## PROBLEM DESCRIPTION
Return a faithful copy of all the entries, omitting the images.

Stored records:
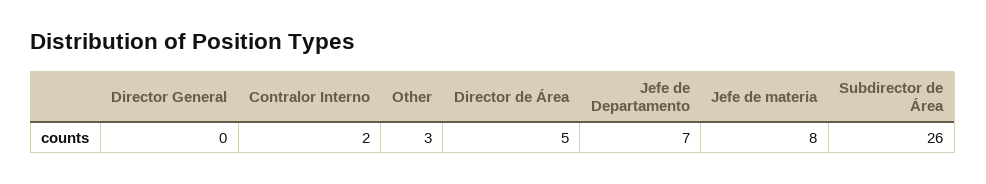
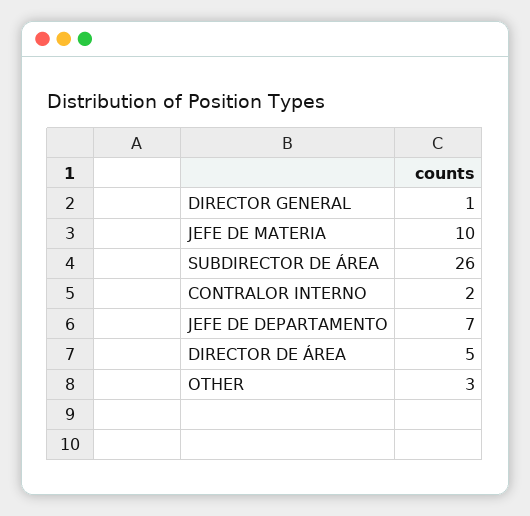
  {
-   "Director General": 0,
+   "Director General": 1,
    "Contralor Interno": 2,
    "Other": 3,
    "Director de Área": 5,
    "Jefe de Departamento": 7,
-   "Jefe de materia": 8,
+   "Jefe de materia": 10,
    "Subdirector de Área": 26
  }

## RESULT OF THIS EXERCISE
  {
-   "Director General": 0,
+   "Director General": 1,
    "Contralor Interno": 2,
    "Other": 3,
    "Director de Área": 5,
    "Jefe de Departamento": 7,
-   "Jefe de materia": 8,
+   "Jefe de materia": 10,
    "Subdirector de Área": 26
  }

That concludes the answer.